— Texto fornecido —
E quando aparece um cheiro estranho? A gente logo lasca a pergunta:
– Tá vendo o cheiro?
Ouvimos com os olhos também:
– Olha só que música bonita!
Ou:
– Você não viu a gritaria do povo lá fora?
Ou ainda:
– Veja só como ele está rouco!
Lembro-me de mim garoto ainda e minha mãe me repreendendo por causa de alguma coisa errada que fiz:
– Estou gostando de ver!
E eu via as coisas se complicarem para o meu lado...
Quando você compra algo muito caro, é porque custou os olhos da cara.
Se alguma coisa é do conhecimento de todos, então está tudo a olhos vistos.
Ao aconselhar alguém: “Olho vivo, rapaz! Veja bem o que você vai fazer!”
De repente, você aparece com um carro novo, de encher os olhos; ou compra uma casa na qual você estava de olho havia muito tempo. Ou mostra uma coleção rara, que é a menina dos seus olhos. Quem é que aparece? O olho gordo. Sempre tem aquele que cresce o olho.

— Trecho dos dados —
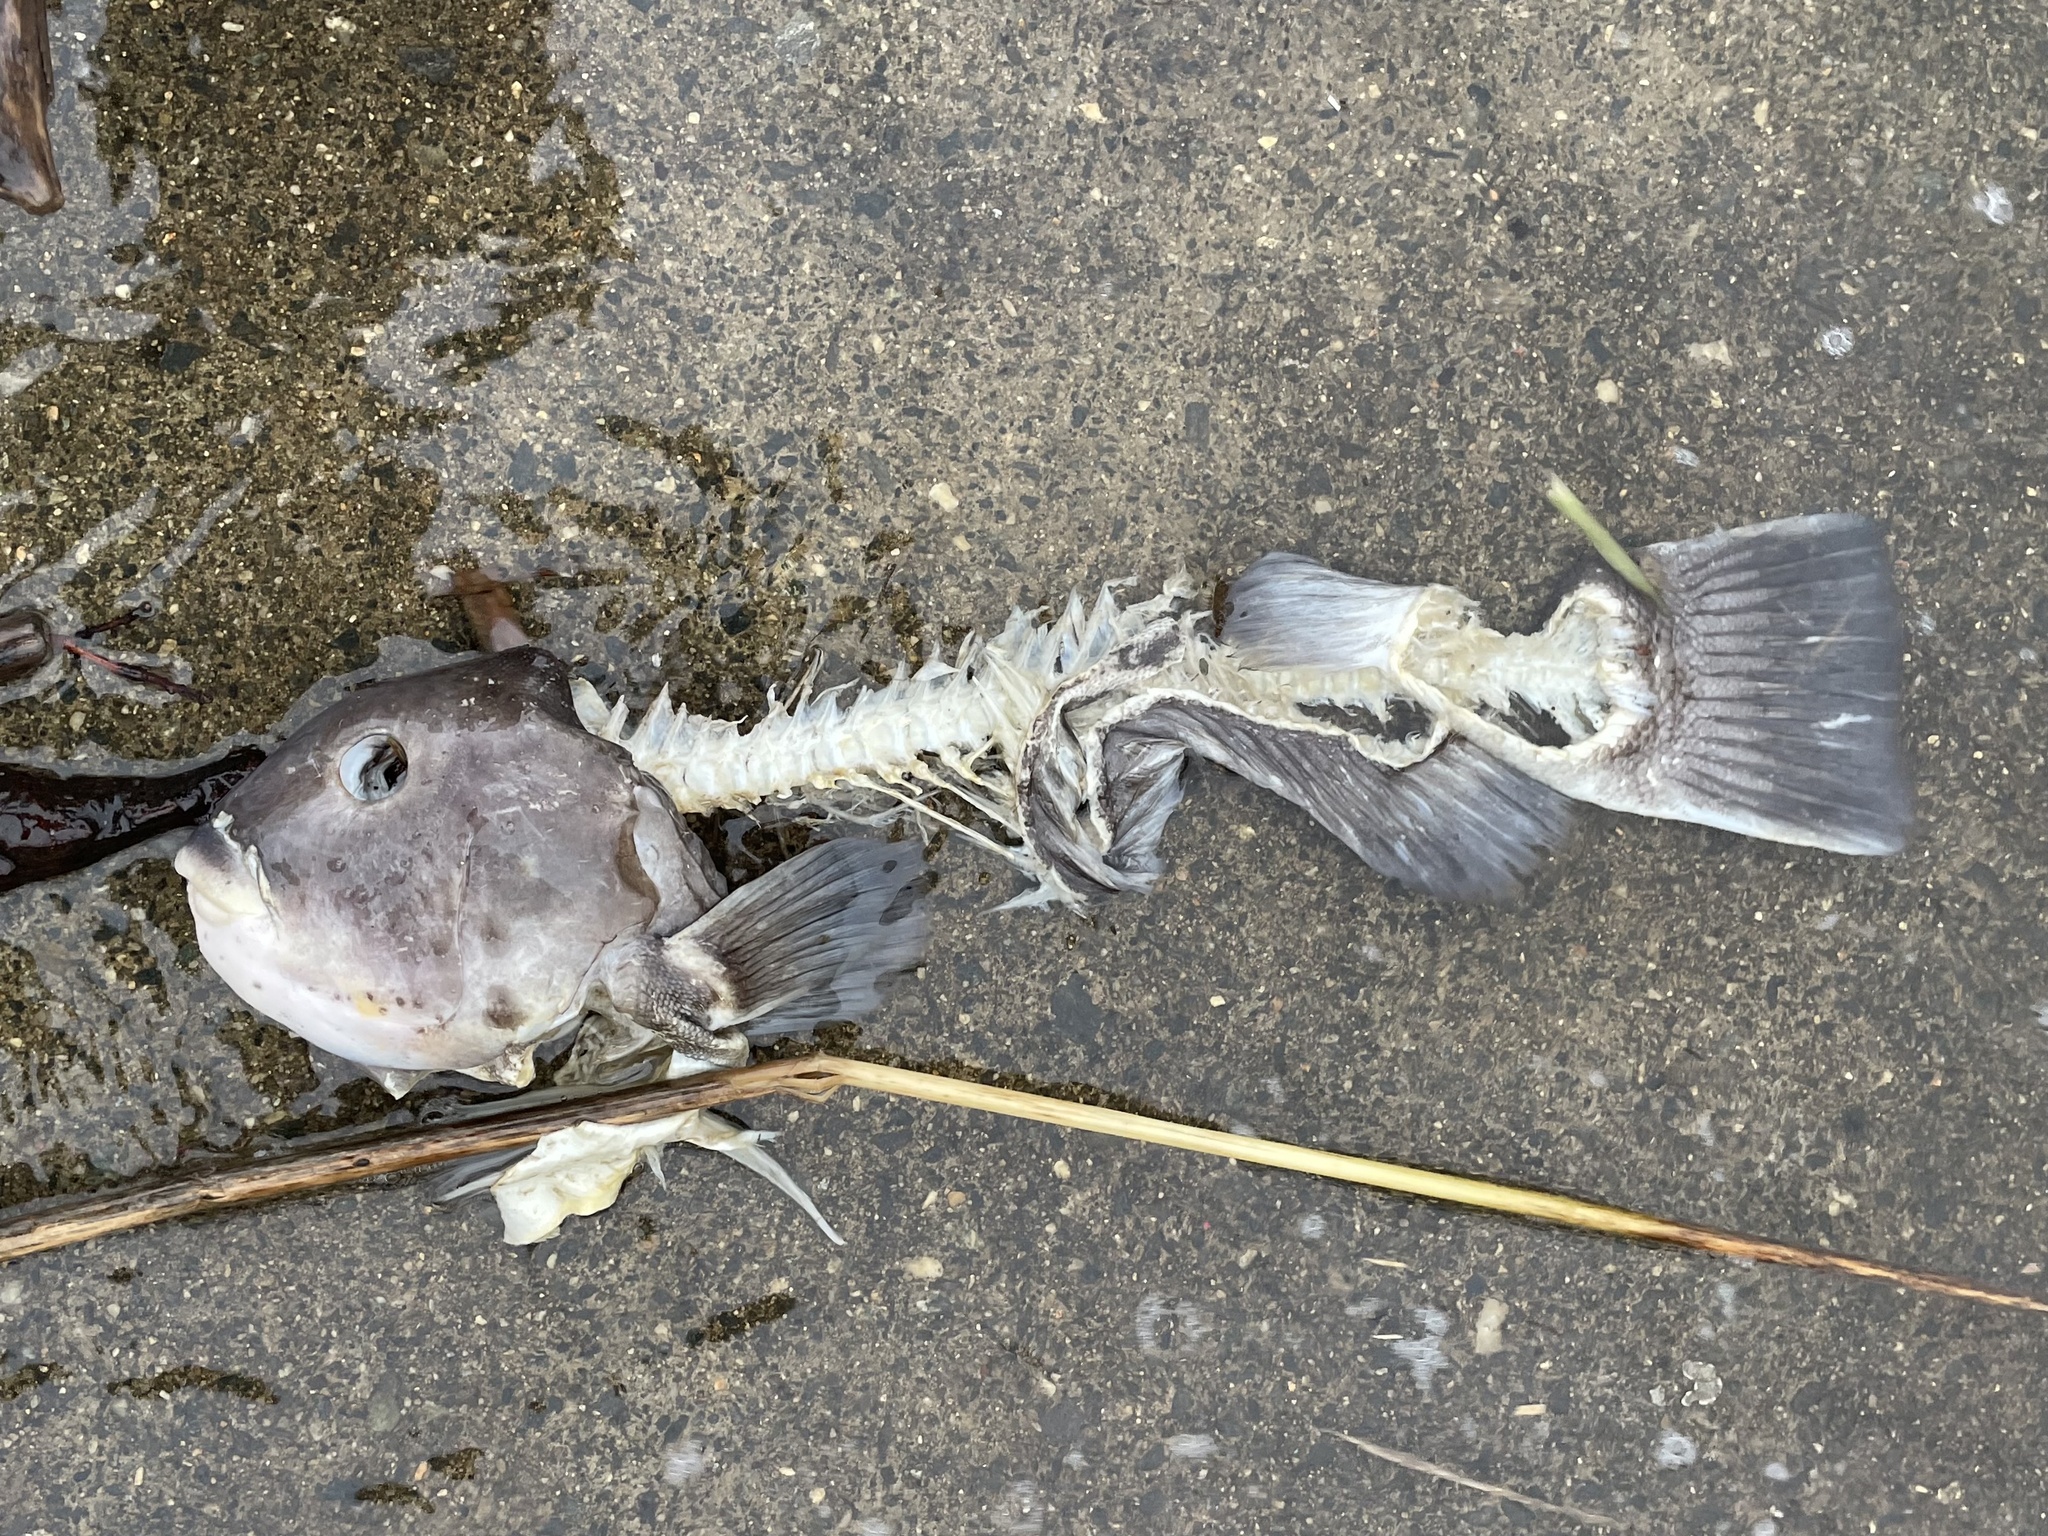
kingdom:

— Exercício 1 —
Reproduza o trecho do texto sobre expressões com os olhos que começa com as palavras contendo "E quando aparece" e termina com "ele está rouco!".
— Exercício 2 —
No texto sobre expressões com os olhos, o que se diz de algo comprado muito caro?

— Resposta do exercício 1 —
E quando aparece um cheiro estranho? A gente logo lasca a pergunta:
– Tá vendo o cheiro?
Ouvimos com os olhos também:
– Olha só que música bonita!
Ou:
– Você não viu a gritaria do povo lá fora?
Ou ainda:
– Veja só como ele está rouco!

— Resposta do exercício 2 —
Que custou os olhos da cara.